DURHAM, N.H. – The University of New Hampshire is at the forefront of contributions to the N.H. Energy and Climate Collaborative, a statewide effort charged a year ago with tracking and facilitating implementation of the state’s Climate Action Plan. The collaborative recently highlighted its accomplishments of the year, including a focus on the Green Launching Pad, a partnership between the state and the university that will provide intensive support to New Hampshire companies working to bring clean new energy products to market.
“UNH is implementing New Hampshire’s Climate Action Plan on several fronts,” said Cameron Wake, director of Carbon Solutions New England and one of the authors of the Climate Action Plan. “This includes the ongoing implementation of a detailed climate action plan specifically for the university – WildCAP -- that will reduce the emission of heat trapping gases 50 percent by 2020, and achieve an 80 percent reduction by 2050.”
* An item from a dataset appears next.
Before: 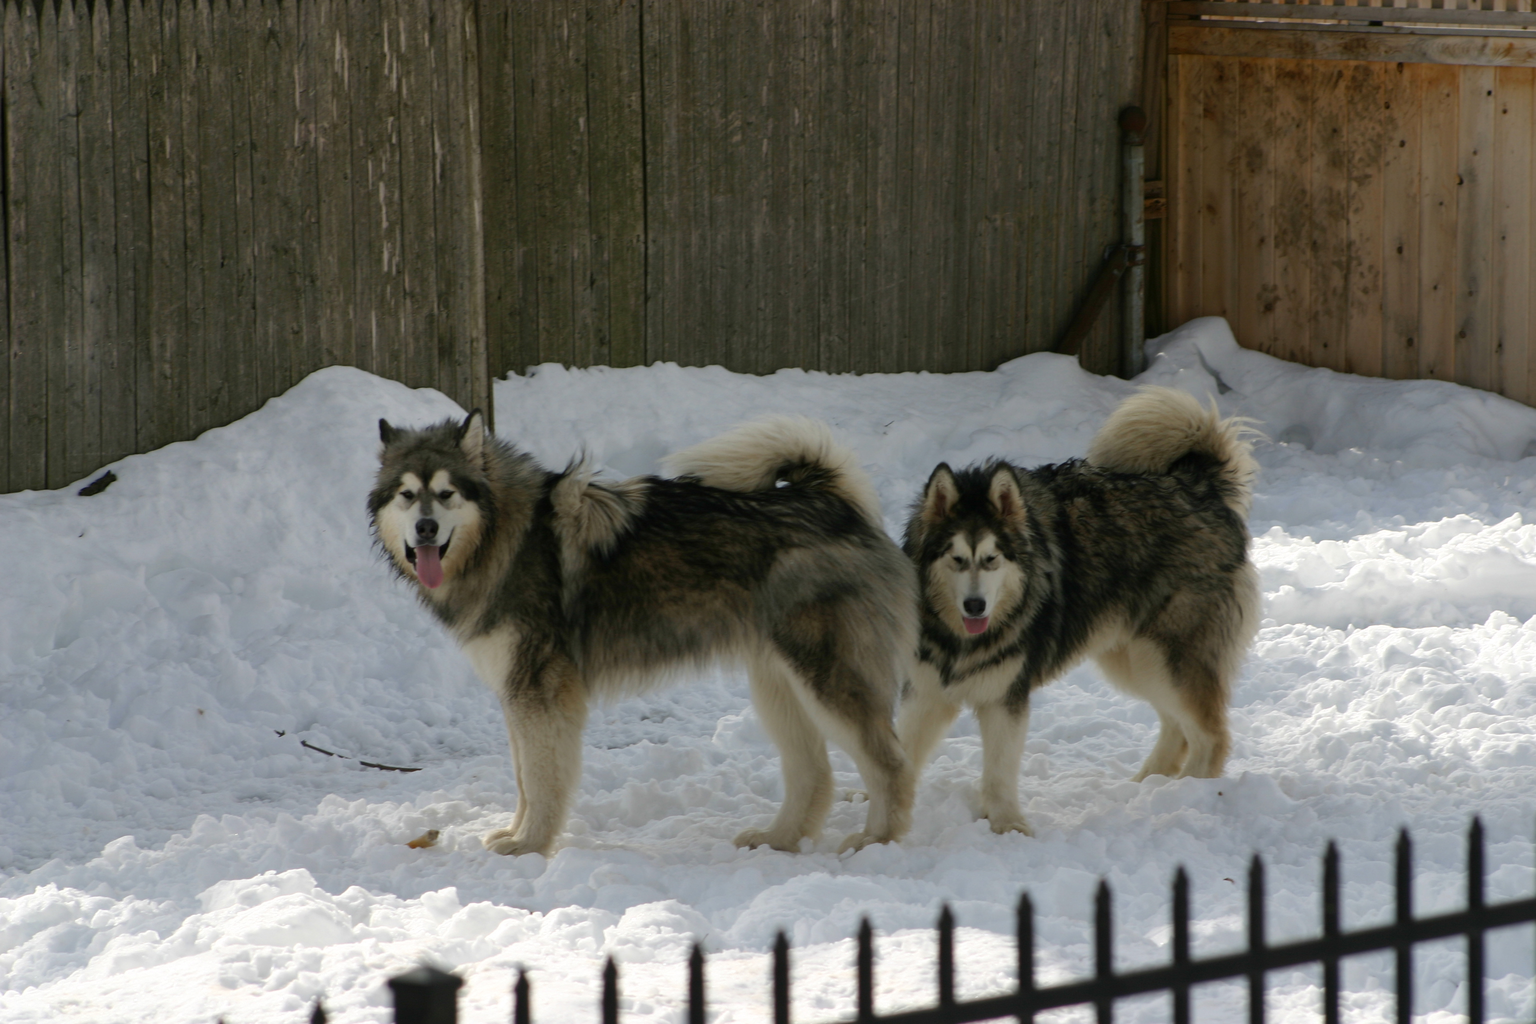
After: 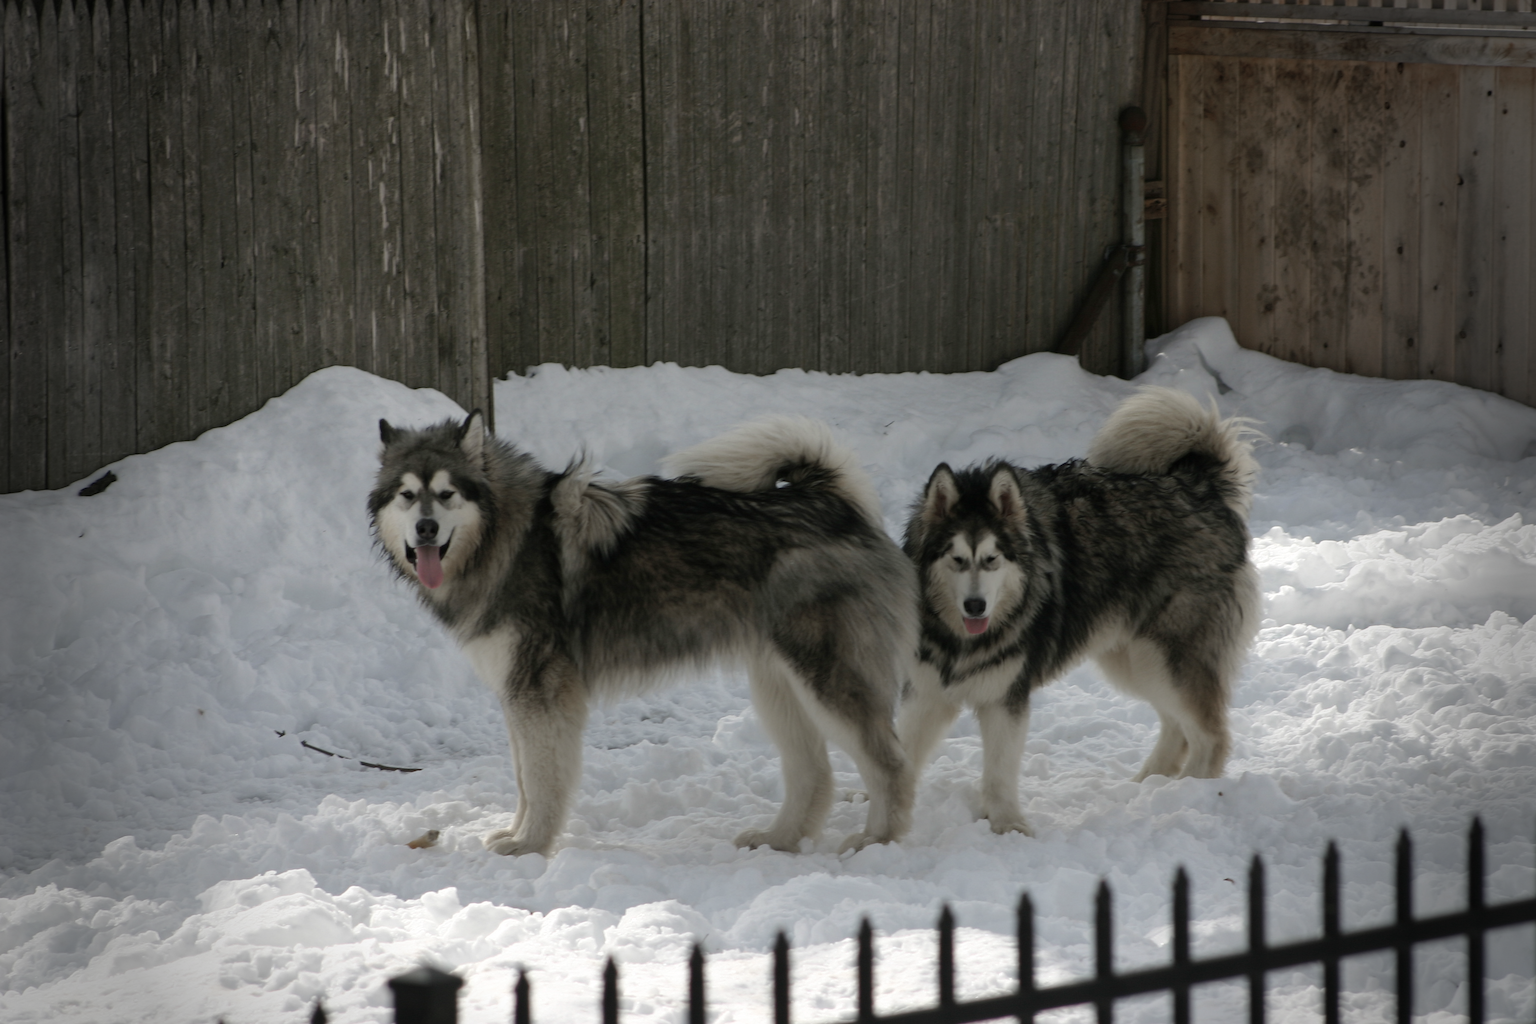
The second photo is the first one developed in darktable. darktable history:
vignetting: fall-off start 69.02%, fall-off radius 29.35%, brightness -0.576, saturation -0.255, width/height ratio 0.989, shape 0.861
color zones: curves: ch0 [(0, 0.559) (0.153, 0.551) (0.229, 0.5) (0.429, 0.5) (0.571, 0.5) (0.714, 0.5) (0.857, 0.5) (1, 0.559)]; ch1 [(0, 0.417) (0.112, 0.336) (0.213, 0.26) (0.429, 0.34) (0.571, 0.35) (0.683, 0.331) (0.857, 0.344) (1, 0.417)]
In addition to the Green Launching Pad, the UNH transit system is one of the largest public transit providers in the state and the fleet is run primarily on two alternative fuels: ultra-low sulfur B20 (20 percent biodiesel) and compressed natural gas (CNG). The university is also host to Carbon Solutions New England, a public-private partnership that promotes collective action to achieve a clean, secure energy future, and last year became the first campus in the country to use landfill gas as its primary fuel source. In addition, UNH sells the renewable energy certificates (RECs) associated with EcoLine™ electricity generation to help finance the capital costs of the project and to invest in additional energy efficiency projects on campus.
“The collaborative is a great way to provide a comprehensive picture of the many efforts underway around the state to reduce greenhouse gas emissions,” said Jan Nisbet, senior vice provost for research at UNH and the university’s representative on the collaborative. “It allows us to track the progress being made and to bring together partnerships like the Green Launching Pad.”
Governor John Lynch established the Climate Change Policy Task Force for the state of New Hampshire in 2007 and charged the group to develop a plan for achieving the greatest feasible reductions in greenhouse gas emissions while also providing the greatest possible long-term economic benefit to the citizens of New Hampshire. Following 18 months of intensive efforts, the 29-member Climate Change Policy Task Force, with the help and participation of more than 125 stakeholders and input from over 200 citizens, released the New Hampshire Climate Action Plan in March 2009. The plan included 67 recommendations for addressing the state’s energy needs while also strengthening the economy and reducing the threats of climate change. The collaborative was formed to track and facilitate implementation of the statewide plan and is recognizing the following achievements over the last year:
- Auctions of allowances for emissions of carbon dioxide from electric power plants conducted under the Regional Greenhouse Gas Initiative raised $24 million for energy efficiency projects in New Hampshire between September 2008 and June 2010, which in the first round of grants resulted in:
- More than 30 energy efficiency training opportunities;
- More than 709 people trained in energy efficiency;
- 500 efficiency projects complete or underway; and
- More than 185 buildings received energy audits or benchmarking information.
- In fiscal year 2010, the Renewable Energy Fund disbursed $1.34 million to 237 homeowners for distributed electric generation facilities such as solar photovoltaics and wind turbines.
- The Green Launching Pad, administered by the University of New Hampshire, was established to provide a mechanism for start-up green companies to obtain some funding through a competitive technology program.
- Through the Municipal Energy Assistance Program, 47 New Hampshire towns are measuring and beginning to manage energy use and become project-ready.
- Retail Merchants Association of NH, through its Energy Efficiency Program, met its year one goal of enrolling 25 businesses into its energy retrofit demonstration project within nine months.
- The American Recovery and Reinvestment Act of 2009 (ARRA) was created to stimulate the economy and these grants will inject a total of more than $70 million dollars into New Hampshire’s economy for energy related projects.
To learn more about the Annual Progress Review and how to Get Involved in implementation efforts, visit the Collaborative’s website at: http://nhcollaborative.org/APR.shtml.
UNH is a leader in conserving energy, reducing greenhouse gas emissions, and integrating sustainability throughout its curricula, operations, research, and engagement efforts. Committed to being a climate protection campus that pursues a sustainable energy future through emissions reduction policies, practices, research, and education, UNH has earned several awards for its sustainability initiatives, which range from an undergraduate dual major in EcoGastronomy and organic dairy research to having the largest transit system in the state and being the first in the nation to receive an EPA Energy Star building rating for residence halls. Discover the sustainable learning community at UNH at www.sustainableunh.unh.edu and discoversustainability.org.
The University of New Hampshire, founded in 1866, is a world-class public research university with the feel of a New England liberal arts college. A land, sea, and space-grant university, UNH is the state's flagship public institution, enrolling more than 12,200 undergraduate and 2,200 graduate students.